| Task prompt |
Restate every entry word for word.

··· Extracted entries

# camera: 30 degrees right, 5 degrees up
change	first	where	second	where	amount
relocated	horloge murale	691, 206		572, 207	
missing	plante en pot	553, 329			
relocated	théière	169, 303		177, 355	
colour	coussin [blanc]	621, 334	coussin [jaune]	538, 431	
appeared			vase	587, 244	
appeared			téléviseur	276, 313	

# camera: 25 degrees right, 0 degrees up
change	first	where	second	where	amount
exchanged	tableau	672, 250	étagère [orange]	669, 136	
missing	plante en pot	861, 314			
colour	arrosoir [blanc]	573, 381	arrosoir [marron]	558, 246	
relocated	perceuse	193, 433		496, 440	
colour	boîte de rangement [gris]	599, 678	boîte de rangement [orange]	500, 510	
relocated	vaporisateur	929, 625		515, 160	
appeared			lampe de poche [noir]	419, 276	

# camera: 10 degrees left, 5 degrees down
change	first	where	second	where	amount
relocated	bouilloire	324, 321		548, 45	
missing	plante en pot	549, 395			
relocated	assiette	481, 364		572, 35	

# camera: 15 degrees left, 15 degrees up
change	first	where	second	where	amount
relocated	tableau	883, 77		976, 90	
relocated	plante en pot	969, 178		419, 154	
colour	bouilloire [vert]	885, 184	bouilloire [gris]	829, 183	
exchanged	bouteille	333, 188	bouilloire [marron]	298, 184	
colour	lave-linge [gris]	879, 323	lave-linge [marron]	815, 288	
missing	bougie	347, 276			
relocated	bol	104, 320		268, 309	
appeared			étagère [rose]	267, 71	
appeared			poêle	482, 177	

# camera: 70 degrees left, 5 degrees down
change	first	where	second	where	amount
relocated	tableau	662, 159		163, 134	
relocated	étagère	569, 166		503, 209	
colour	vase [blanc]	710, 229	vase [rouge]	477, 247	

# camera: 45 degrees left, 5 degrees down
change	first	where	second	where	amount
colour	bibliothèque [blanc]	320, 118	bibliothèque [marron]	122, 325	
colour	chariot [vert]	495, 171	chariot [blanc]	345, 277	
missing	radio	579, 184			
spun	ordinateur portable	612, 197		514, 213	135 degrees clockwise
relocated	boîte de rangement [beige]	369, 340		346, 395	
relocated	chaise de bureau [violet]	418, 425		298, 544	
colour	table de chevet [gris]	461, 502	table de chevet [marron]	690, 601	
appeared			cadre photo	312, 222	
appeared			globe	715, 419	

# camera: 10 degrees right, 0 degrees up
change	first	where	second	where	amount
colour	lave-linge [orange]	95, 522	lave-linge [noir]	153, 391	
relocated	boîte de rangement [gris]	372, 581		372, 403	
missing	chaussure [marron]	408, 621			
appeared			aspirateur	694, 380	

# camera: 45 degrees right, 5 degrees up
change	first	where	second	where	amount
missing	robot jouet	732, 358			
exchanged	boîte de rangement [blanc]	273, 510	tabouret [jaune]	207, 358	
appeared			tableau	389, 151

······

| The answer |
# camera: 30 degrees right, 5 degrees up
change	first	where	second	where	amount
relocated	horloge murale	691, 206		572, 207	
missing	plante en pot	553, 329			
relocated	théière	169, 303		177, 355	
colour	coussin [blanc]	621, 334	coussin [jaune]	538, 431	
appeared			vase	587, 244	
appeared			téléviseur	276, 313	

# camera: 25 degrees right, 0 degrees up
change	first	where	second	where	amount
exchanged	tableau	672, 250	étagère [orange]	669, 136	
missing	plante en pot	861, 314			
colour	arrosoir [blanc]	573, 381	arrosoir [marron]	558, 246	
relocated	perceuse	193, 433		496, 440	
colour	boîte de rangement [gris]	599, 678	boîte de rangement [orange]	500, 510	
relocated	vaporisateur	929, 625		515, 160	
appeared			lampe de poche [noir]	419, 276	

# camera: 10 degrees left, 5 degrees down
change	first	where	second	where	amount
relocated	bouilloire	324, 321		548, 45	
missing	plante en pot	549, 395			
relocated	assiette	481, 364		572, 35	

# camera: 15 degrees left, 15 degrees up
change	first	where	second	where	amount
relocated	tableau	883, 77		976, 90	
relocated	plante en pot	969, 178		419, 154	
colour	bouilloire [vert]	885, 184	bouilloire [gris]	829, 183	
exchanged	bouteille	333, 188	bouilloire [marron]	298, 184	
colour	lave-linge [gris]	879, 323	lave-linge [marron]	815, 288	
missing	bougie	347, 276			
relocated	bol	104, 320		268, 309	
appeared			étagère [rose]	267, 71	
appeared			poêle	482, 177	

# camera: 70 degrees left, 5 degrees down
change	first	where	second	where	amount
relocated	tableau	662, 159		163, 134	
relocated	étagère	569, 166		503, 209	
colour	vase [blanc]	710, 229	vase [rouge]	477, 247	

# camera: 45 degrees left, 5 degrees down
change	first	where	second	where	amount
colour	bibliothèque [blanc]	320, 118	bibliothèque [marron]	122, 325	
colour	chariot [vert]	495, 171	chariot [blanc]	345, 277	
missing	radio	579, 184			
spun	ordinateur portable	612, 197		514, 213	135 degrees clockwise
relocated	boîte de rangement [beige]	369, 340		346, 395	
relocated	chaise de bureau [violet]	418, 425		298, 544	
colour	table de chevet [gris]	461, 502	table de chevet [marron]	690, 601	
appeared			cadre photo	312, 222	
appeared			globe	715, 419	

# camera: 10 degrees right, 0 degrees up
change	first	where	second	where	amount
colour	lave-linge [orange]	95, 522	lave-linge [noir]	153, 391	
relocated	boîte de rangement [gris]	372, 581		372, 403	
missing	chaussure [marron]	408, 621			
appeared			aspirateur	694, 380	

# camera: 45 degrees right, 5 degrees up
change	first	where	second	where	amount
missing	robot jouet	732, 358			
exchanged	boîte de rangement [blanc]	273, 510	tabouret [jaune]	207, 358	
appeared			tableau	389, 151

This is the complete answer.